L'Europe met en place un marché unique, intégré et concurrentiel du gaz. Parallèlement, la structure de consommation du carburant change : il est utilisé dans l'énergie électrique ou comme solution de repli en cas de manque d'énergie renouvelable. Une société qui fournit du gaz à l'UE devrait donc construire des modèles d'affaires qui répondent à cette nouvelle réalité.

Le développement des énergies alternatives modifie-t-il la structure des économies dépendantes du pétrole ? Est-ce d’actualité pour la Russie ?

Le dernier rapport World Energy Outlook met l’accent sur les perspectives de développement du complexe énergétique de la Russie. Les énormes possibilités de votre pays en matière de développement des sources d'énergie renouvelables, à l'exception de l'hydroélectricité, sont évidentes pour tous. Par exemple, dans le nord-ouest de la Russie et en Sibérie orientale, il pourrait y avoir une plate-forme pour la production de biocarburants, il y a là-bas beaucoup de déchets de l'industrie du bois. Dans un pays aussi vaste que la Russie, l'énergie renouvelable pourrait être une issue pour les villages reculés, où il y a des problèmes de connexion aux réseaux, et où il est cher de transporter du carburant.

Mais nous ne prévoyons pas de transformation en profondeur du complexe énergétique russe. Le sous-sol compte pour environ 90% de l’offre sur le marché énergétique en Russie. D’ici 2035, les chiffres auront légèrement diminué, à 85%, la part de l'énergie nucléaire et des énergies renouvelables va croître lentement.

La baisse de la production de pétrole est-elle, dans ces conditions, une réelle menace pour la Russie ?

Nous prévoyons que la production en Russie va pendant quelques années se maintenir au niveau actuel. Puis une légère baisse commencera. Jusqu’en 2035, le volume restera à un niveau proche de 10 millions de barils par jour.

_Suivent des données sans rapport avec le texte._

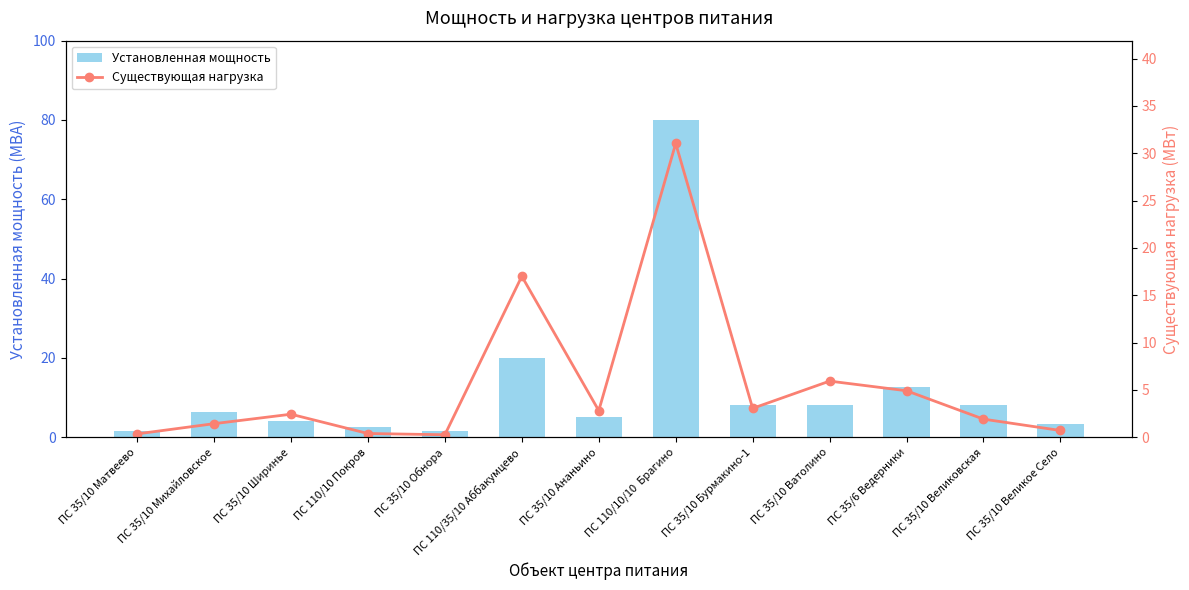

Reading right to left, extract all data points from this chart.

Установленная мощность: ПС 35/10 Великое Село=3.2	ПС 35/10 Великовская=8.0	ПС 35/6 Ведерники=12.6	ПС 35/10 Ватолино=8.0	ПС 35/10 Бурмакино-1=8.0	ПС 110/10/10  Брагино=80.0	ПС 35/10 Ананьино=5.0	ПС 110/35/10 Аббакумцево=20.0	ПС 35/10 Обнора=1.6	ПС 110/10 Покров=2.5	ПС 35/10 Ширинье=4.0	ПС 35/10 Михайловское=6.3	ПС 35/10 Матвеево=1.6
Существующая нагрузка: ПС 35/10 Великое Село=0.7	ПС 35/10 Великовская=1.9	ПС 35/6 Ведерники=4.9	ПС 35/10 Ватолино=5.9	ПС 35/10 Бурмакино-1=3.0	ПС 110/10/10  Брагино=31.0	ПС 35/10 Ананьино=2.8	ПС 110/35/10 Аббакумцево=17.0	ПС 35/10 Обнора=0.2	ПС 110/10 Покров=0.4	ПС 35/10 Ширинье=2.4	ПС 35/10 Михайловское=1.4	ПС 35/10 Матвеево=0.3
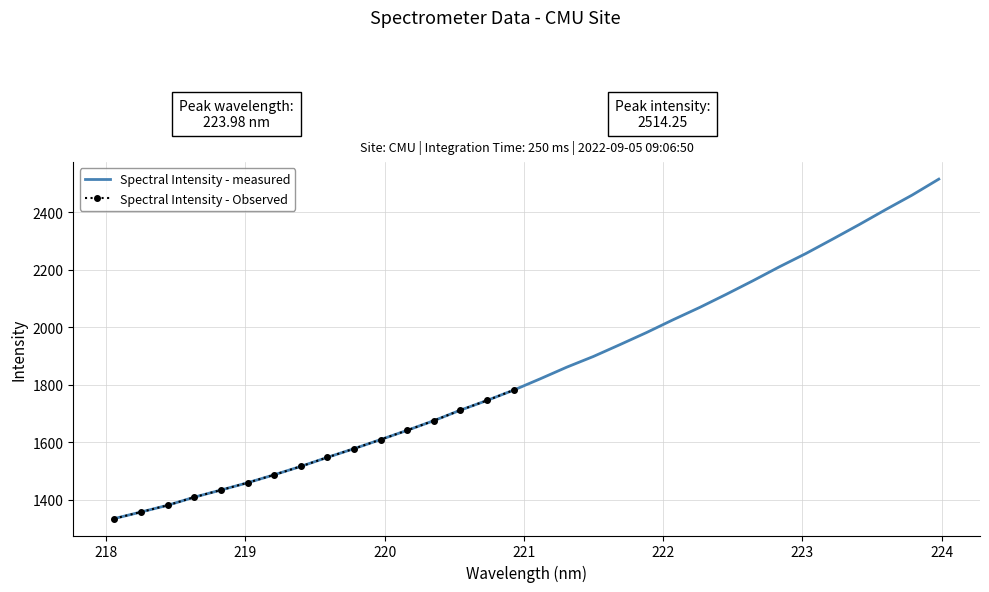

Reading right to left, what are all the values shown in this chart?

2514.2	2459.0	2408.3	2356.2	2305.7	2256.0	2209.8	2161.2	2114.2	2068.6	2025.8	1981.4	1939.4	1898.3	1861.2	1820.6	1781.4	1745.6	1711.8	1675.3	1641.8	1609.6	1578.0	1547.9	1516.5	1487.3	1459.6	1434.4	1409.7	1381.5	1358.2	1335.4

Les gisements de la Volga, de l'Oural et de Sibérie occidentale sont déjà vieux et développés. Et les nouveaux gisements sont situés dans des zones reculées aux conditions de travail extrêmes. Le problème de la Russie n'est pas le manque de ressources – elles y sont abondantes – mais le coût élevé de la production, les dépenses importantes en temps et les difficultés techniques liées au développement des gisements. Pour maintenir la production au niveau spécifié dans nos projections, la Russie a besoin d'investir des sommes considérables dans l'industrie – plus de 700 milliards de dollars d’ici 2035 – et de fournir un régime fiscal plus favorable aux entreprises.